Data for this exercise →
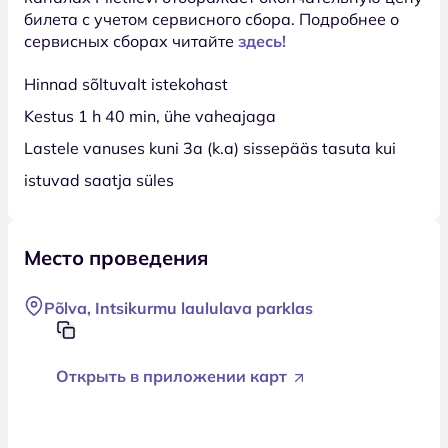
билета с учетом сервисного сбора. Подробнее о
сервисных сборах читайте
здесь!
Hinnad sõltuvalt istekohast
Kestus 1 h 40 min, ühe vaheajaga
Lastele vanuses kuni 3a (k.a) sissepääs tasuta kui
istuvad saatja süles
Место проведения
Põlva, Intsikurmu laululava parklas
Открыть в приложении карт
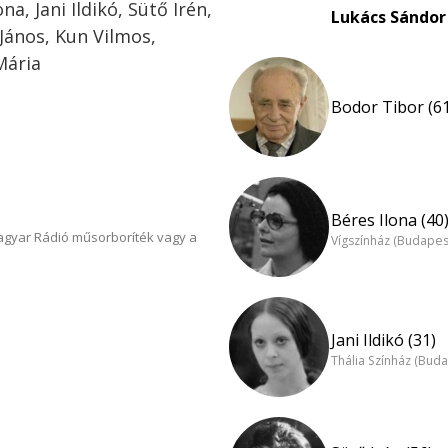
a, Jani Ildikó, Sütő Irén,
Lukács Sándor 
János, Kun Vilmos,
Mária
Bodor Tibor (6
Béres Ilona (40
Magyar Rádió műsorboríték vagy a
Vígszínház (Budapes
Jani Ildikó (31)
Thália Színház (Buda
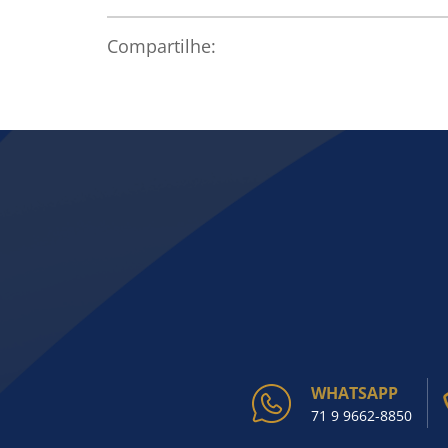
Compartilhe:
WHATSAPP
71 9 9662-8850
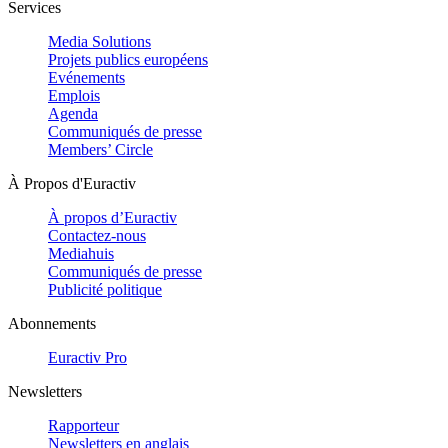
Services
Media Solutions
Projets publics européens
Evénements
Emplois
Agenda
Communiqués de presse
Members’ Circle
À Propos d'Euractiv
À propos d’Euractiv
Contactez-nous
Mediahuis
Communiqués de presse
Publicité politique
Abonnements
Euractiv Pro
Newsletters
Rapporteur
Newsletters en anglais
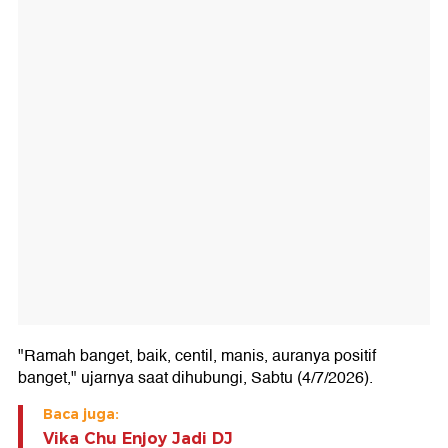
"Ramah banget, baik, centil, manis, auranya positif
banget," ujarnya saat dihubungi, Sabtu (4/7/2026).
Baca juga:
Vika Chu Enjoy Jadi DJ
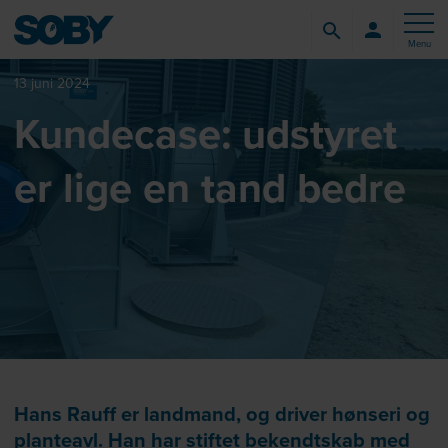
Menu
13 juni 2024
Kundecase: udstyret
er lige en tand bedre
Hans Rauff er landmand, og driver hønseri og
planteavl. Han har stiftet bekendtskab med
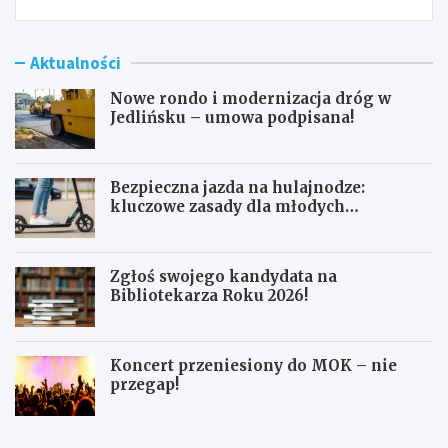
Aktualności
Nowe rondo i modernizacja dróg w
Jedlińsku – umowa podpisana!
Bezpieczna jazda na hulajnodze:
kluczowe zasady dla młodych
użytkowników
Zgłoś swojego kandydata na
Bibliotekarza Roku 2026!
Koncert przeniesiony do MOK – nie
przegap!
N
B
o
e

What to produce →
Return verbatim the lines of the listing above, starting with the line that contains "Aktualności" and continuing through the final line of the listing.

Exercise output →
Aktualności
Nowe rondo i modernizacja dróg w
Jedlińsku – umowa podpisana!
Bezpieczna jazda na hulajnodze:
kluczowe zasady dla młodych
użytkowników
Zgłoś swojego kandydata na
Bibliotekarza Roku 2026!
Koncert przeniesiony do MOK – nie
przegap!
N
B
o
e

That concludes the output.